Good Morning Yamon Ki Yesepar and Nevim Arith Hayomin:

Psalms 95:8  “Harden not your heart as in the day of provocation (Meribah), and as in the day of temptation (Massah) in the wilderness.”

Sometimes we forget that the Psalms are written in poetry and that poetry is much more than the art of making words rhyme.  The nature of the poetry in this verse is the use of proper names from an actual event and the meaning behind the proper names describe the events that took place.

The writer refers to two places name Meribah and Massah.   Meribah means “provocation” and Massah means “temptation.”  We find this story in Exodus when Israel was encamped at Rephidim where they had no water and they began to grumble, complain and tempt the Lord.   God instructed Moses to strike a rock with his staff and water came from the rock.  However, Rephidim was given a spiritual name Meribah and Massah because of the murmurings of the people.  These two names were also given at Kadesh-Barnea where similar circumstances arose.   However, the Septuagint and the Targum (Aramaic translation from the Hebrew) both use these words as common nouns rather than proper names in the story at Kadesh-Barnea.

I was actually going to study Psalms 95:11, but my attention kept coming back to verse 8.  I did not really want to study verse 8 as it was making a reference to the “wilderness” and I feel in my heart that I am passing through a wilderness on my journey to God’s heart and this verse might say something I really do not want to hear.  So it seems that God is dragging me into verse 8 while I am kicking and screaming.

What is very disturbing is God is instructing us to not “harden” our hearts.   It is suggested that Meribah and Massah will cause one’s heart to be hardened against God.  I certainly don’t want my heart hardened to God.  If that happens my journey to God’s heart will end (not to mention my daily study  in the Word of God).   So I need to take special note that I do not fall into Meribah and Massah.

First I need to know what it means to “harden” one’s heart.    The word “harden” is “kasa” which has the idea of stiffening, but in it’s primitive form it means to be heavy or depressed.   We should also note that the word is in a Hiphal form so it could be rendered, “Do not allow your hearts to be depressed or discouraged.”  The idea of a hardened heart against God is that you will not listen to God’s voice or act in obedience to Him.  What better way for a heart to be disobedient to God and not hear God’s voice when it is filled with discouragement and depression.  My father used to tell the story of Satan having a garage sale and selling off all his tools to the demons.  He laid out all the tools used to draw a Christian away from God.  There was lust, greed, pride etc.   Each had price tag and all the items sold except one.  This one had a price tag that no demon could afford, it was Satan’s prized tool.  As it didn’t sell he decided to stay in the business of drawing Christians away from God as he could do it with just this one tool.  That tool is discouragement.

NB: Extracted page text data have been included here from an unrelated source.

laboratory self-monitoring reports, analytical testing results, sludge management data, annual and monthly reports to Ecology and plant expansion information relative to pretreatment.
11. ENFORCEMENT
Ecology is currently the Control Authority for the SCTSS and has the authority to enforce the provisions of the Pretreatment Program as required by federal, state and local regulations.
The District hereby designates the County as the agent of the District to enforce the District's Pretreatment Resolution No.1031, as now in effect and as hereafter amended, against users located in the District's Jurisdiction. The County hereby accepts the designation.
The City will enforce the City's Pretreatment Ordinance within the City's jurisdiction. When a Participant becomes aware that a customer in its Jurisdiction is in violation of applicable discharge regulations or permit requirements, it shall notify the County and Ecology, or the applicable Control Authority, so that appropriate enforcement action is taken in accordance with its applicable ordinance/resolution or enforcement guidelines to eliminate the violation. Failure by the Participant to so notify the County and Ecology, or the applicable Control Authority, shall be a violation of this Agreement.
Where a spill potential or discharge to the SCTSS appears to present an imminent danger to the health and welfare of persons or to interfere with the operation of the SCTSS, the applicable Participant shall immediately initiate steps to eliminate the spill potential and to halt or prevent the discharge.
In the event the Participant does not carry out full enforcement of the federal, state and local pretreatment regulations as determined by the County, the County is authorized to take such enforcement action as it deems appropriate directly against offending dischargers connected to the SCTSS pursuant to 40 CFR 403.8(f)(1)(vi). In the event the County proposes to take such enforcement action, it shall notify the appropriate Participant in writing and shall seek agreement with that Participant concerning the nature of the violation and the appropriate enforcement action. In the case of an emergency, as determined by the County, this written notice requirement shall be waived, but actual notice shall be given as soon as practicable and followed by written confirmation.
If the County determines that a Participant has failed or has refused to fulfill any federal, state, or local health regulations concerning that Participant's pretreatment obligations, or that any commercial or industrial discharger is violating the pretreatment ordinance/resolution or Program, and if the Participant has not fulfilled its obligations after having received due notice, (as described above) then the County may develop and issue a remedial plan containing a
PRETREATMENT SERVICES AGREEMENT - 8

Nothing can harden your heart against God quicker than discouragement.   For once you allow discouragement (and in a hiphal form it does mean an act of your will) to enter your heart, you will begin to  Meribah against God.  Meribah comes from the root word “rayav” which has the idea of causing contention, being adversarial or judgmental.  In it’s primitive form it is spelled resh, yod, vav which presents the idea of having a frantic heart from judging God.  The children of Israel did not murmur or complain that they had no water.  They were complaining that God was not providing water for them.  It was all God’s fault, He brought them out into the wilderness to die of thirst.    They allowed their hearts to become discouraged by believing that God had abandoned them.

Not only that but they started to Massad.   Actually, it was Medivar Massad, which is literally the Wilderness of Massad.  Yet, the root meaning of Medivar is to have no understanding and Massad literally means to flow down, dissolve or melt.   We see this translated as “tempting God.”   What does it mean to tempt God?”  Tempting God is allowing your understanding of him to melt down into nothing.  That is to mean to distort your understanding of God.   When Jesus told Satan: “Thou shalt not tempt the Lord thy God” he was telling Satan, you will not distort the true understanding of God.  That is exactly how the enemy uses this tool of discouragement, by distorting our understanding of God.  He just whispers in your ear: “Yeah, he was faithful in the past, but what if he fails you now?  How do you really know he was faithful in the past, maybe is was all a coincidence.   How can you be sure He is not toying with you?  How do you even know there is a God up there?”    I don’t know about you but I hear that voice all the time.

When I hear that voice, Psalms 98:8 is telling me that hardening my heart to God is in a hiphal form and not a qal imperative.  I have a choice.  I can listen to the enemies voice and allow my heart to become discouraged, and depressed, or I can turn to the enemy and say: “Devil, you are a liar, I am going to trust and have faith in God even if I end up on a street corner with a tin cup, I will still have faith in God for it is it faith that pleases God and all I care about is pleasing God, even if I am at Rephidim with no water in my cup.  I am choosing God over discouraged or  hardened heart”

That having been said, I now continue on my journey to God’s heart.